Boost your fitness using walking poles

Walking poles are designed to be used like cross-country ski poles. With each stride, you hold the pole at about a 45-degree angle and plant it to the side and slightly behind your foot. That helps to propel you forward as you push off.

Because of this cross-country skiing technique, walking with poles is often referred to as Nordic walking. Another common term is urban poling.

When walking with poles, your arms, upper body and core muscles are more engaged. That includes your abdominal, pelvic, and back muscles. When people use walking poles, they burn off 20% to 46% more calories. They use about 90% of the body’s muscles.
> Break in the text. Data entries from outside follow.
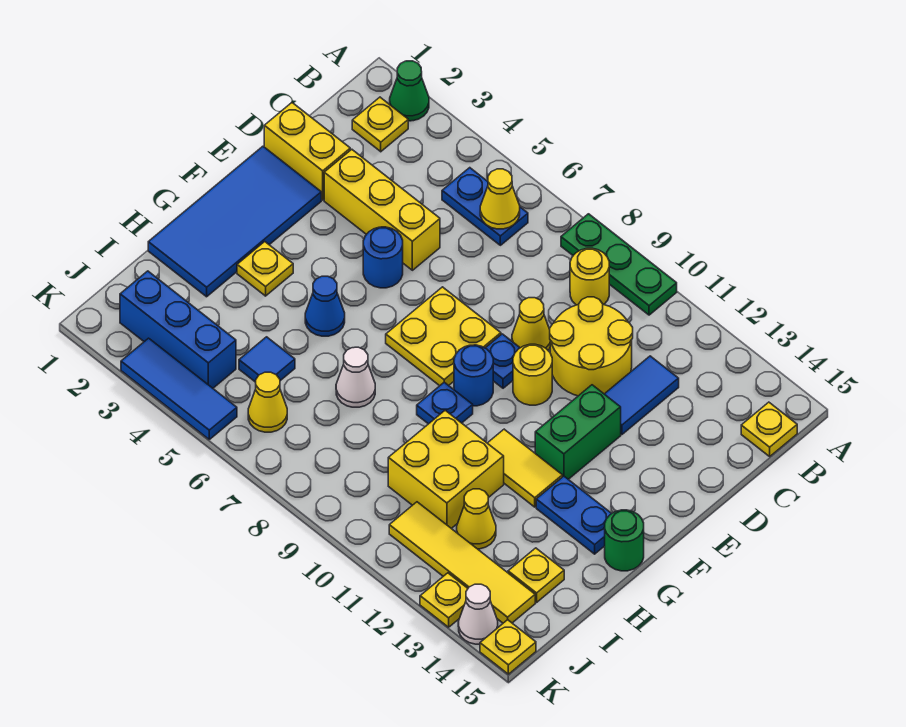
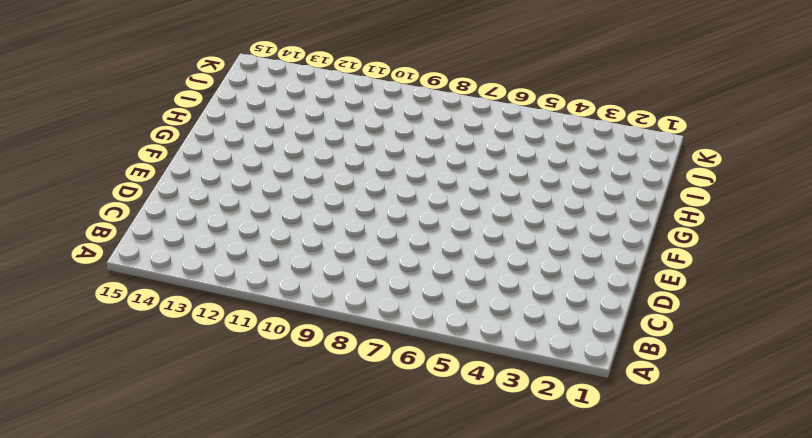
none -> green 1x1 cone [390,61,429,121]
none -> green 1x3 plate [561,214,677,315]
none -> yellow 1x1 plate [352,97,408,152]
none -> blue 1x2 plate [442,168,528,245]

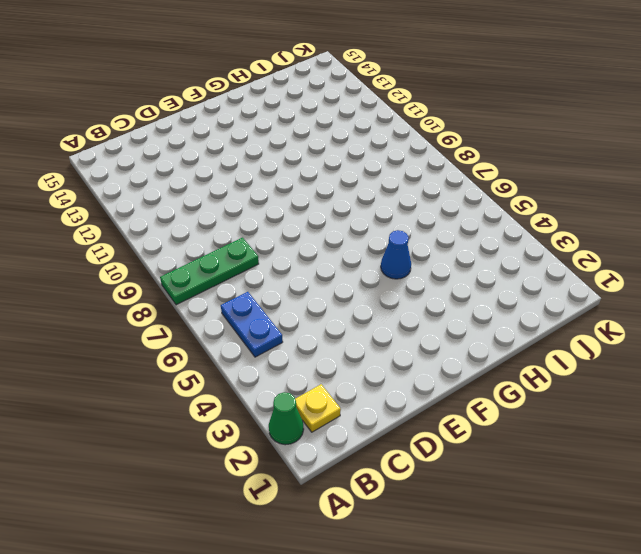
green 1x3 plate [160,238,259,305] -> green 1x3 plate turned to [561,214,677,315]
none -> yellow 1x1 round brick [570,248,609,305]
none -> yellow 1x1 plate [741,402,797,456]
none -> yellow 2x2 round brick [550,297,633,396]
none -> blue 1x2 tile [605,356,679,435]

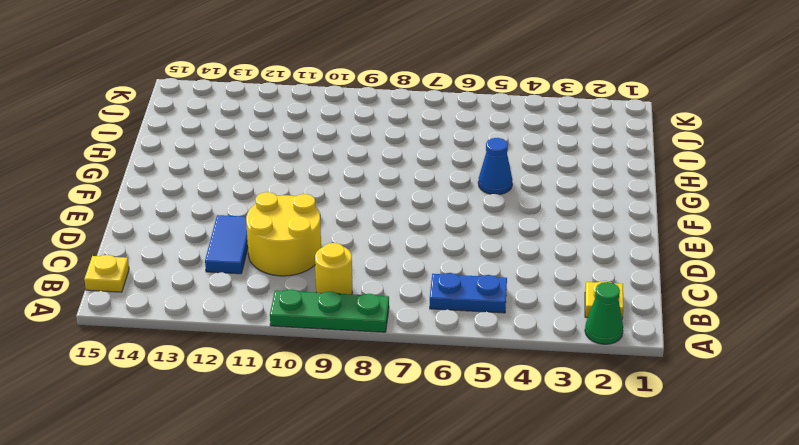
none -> yellow 1x2 brick [264,103,350,200]
none -> yellow 1x3 brick [324,149,440,270]
none -> yellow 1x1 cone [512,298,550,350]
none -> blue 2x4 tile [148,146,321,297]

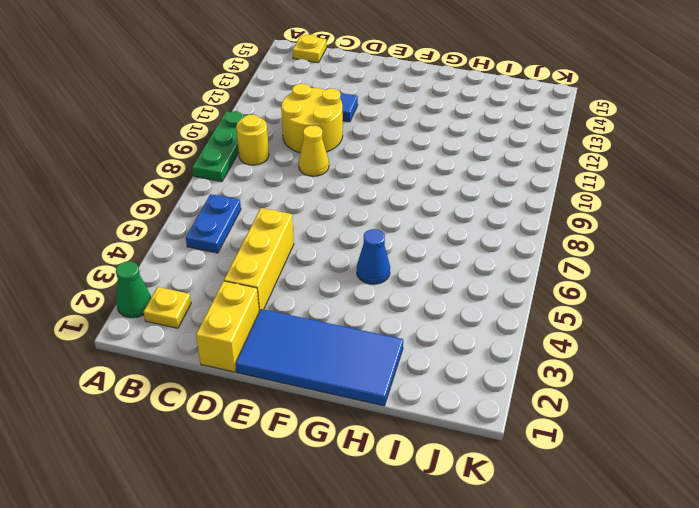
none -> blue 1x1 round brick [363,227,403,288]
none -> yellow 2x2 plate [386,287,501,386]
none -> blue 1x1 plate [486,334,520,388]
none -> yellow 1x1 round brick [513,344,552,405]

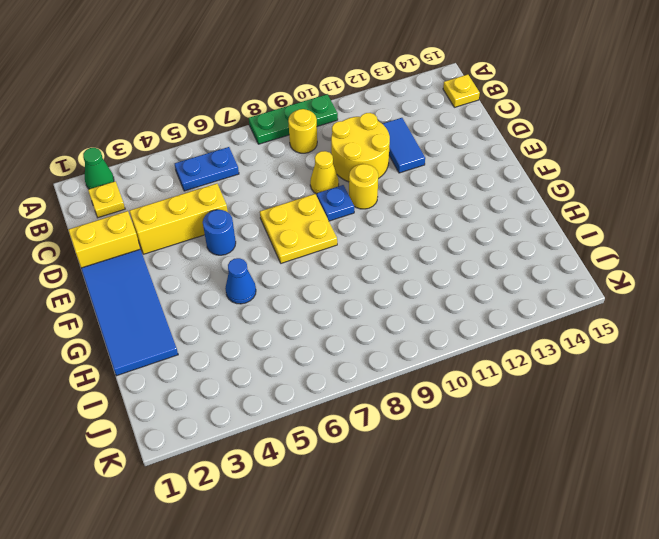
none -> green 1x2 brick [535,385,621,479]
none -> blue 1x1 round brick [454,345,493,406]
none -> yellow 1x1 plate [237,242,293,296]
none -> blue 1x1 plate [417,382,473,424]

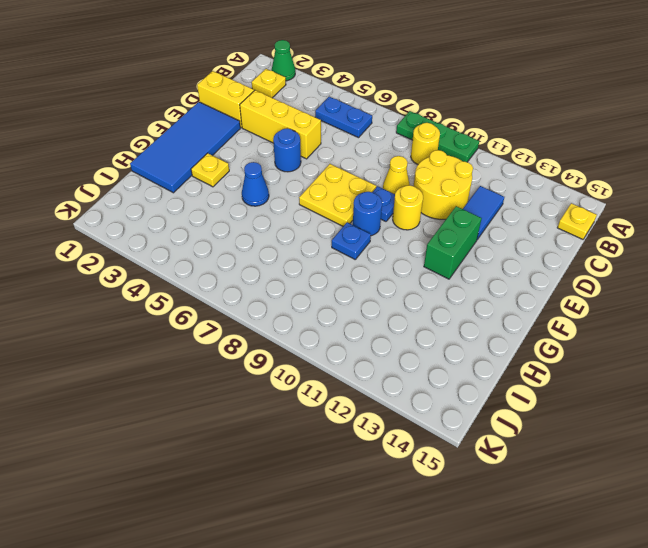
none -> yellow 1x2 tile [488,429,562,507]
none -> blue 1x2 plate [536,476,612,554]
none -> green 1x1 round brick [605,510,644,571]
none -> white 1x1 cone [336,347,375,407]

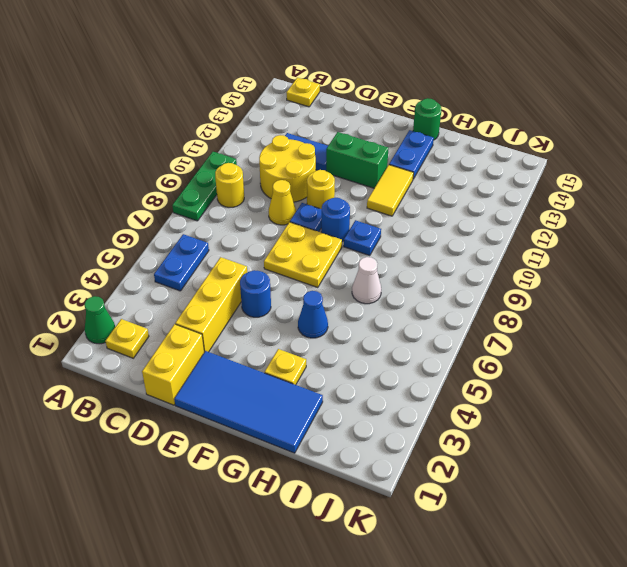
none -> yellow 2x2 brick [388,410,504,528]
none -> blue 1x1 tile [239,337,295,382]
none -> yellow 1x1 cone [457,489,496,549]
none -> yellow 1x1 plate [508,548,564,602]

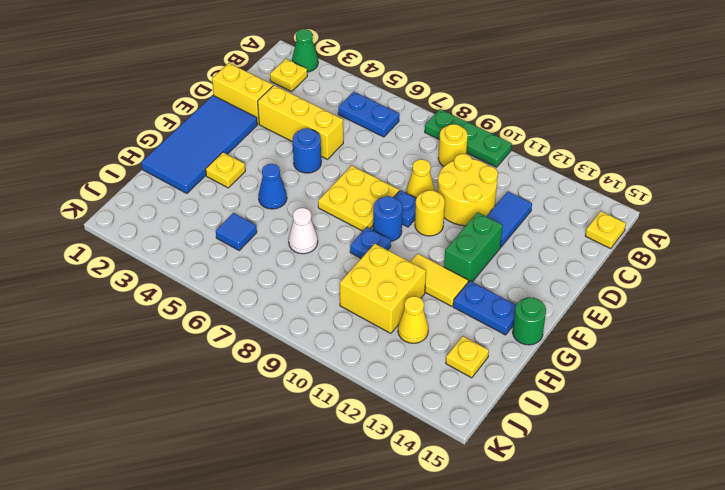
none -> blue 1x3 brick [120,271,236,388]
none -> yellow 1x1 cone [248,372,287,432]
none -> yellow 1x4 tile [389,502,535,623]
none -> blue 1x3 tile [121,338,237,439]

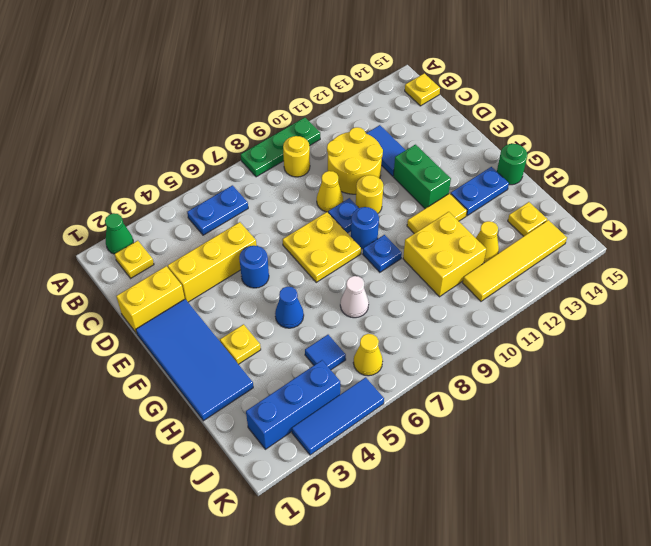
none -> yellow 1x1 plate [420,573,468,627]
none -> white 1x1 cone [458,584,498,644]
none -> yellow 1x1 plate [480,620,536,674]
none -> yellow 1x1 cone [480,169,520,229]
Using walking poles regularly can build muscle strength and improve posture and balance. This improves your gait and reduces the risk of falls.

Another benefit of walking poles is that they reduce stress on hips, knees, and ankles. They also add stability when you’re out walking on your favourite trails or routes, making it easier to go up and down hills.

Why walking is great for older adults

For most people, walking (with or without poles) is a safe activity helps strengthen bones and maintain healthy joints. Other health benefits may include:

  • reduced risk of heart disease, type 2 diabetes, asthma, and certain cancers
  • protective effect on brain function and reduced risk of developing dementia
  • improvements in mood
  • reduced fatigue.

If you have osteoarthritis, use a walker, or have other health conditions, talk to your doctor about developing a regular walking program. Ask if walking poles might work for you. A rehabilitation professional (such as a physiotherapist) can teach you how to use walking poles safely and effectively.

If you are getting your own poles a certified fitness or rehab professional can help you make the right choice.

 

Boost your fitness using walking poles

Making it fun

Many people report that they are able to walk longer and faster when using walking poles. They also report that they are more motivated to stick to a walking program. Making walking a social activity is also a good motivator. Invite a friend along or join a Nordic walking group.

For comfort and safety, wear good walking shoes. Bring water and a healthy snack. Carry a map and cell phone. Then enjoy yourself!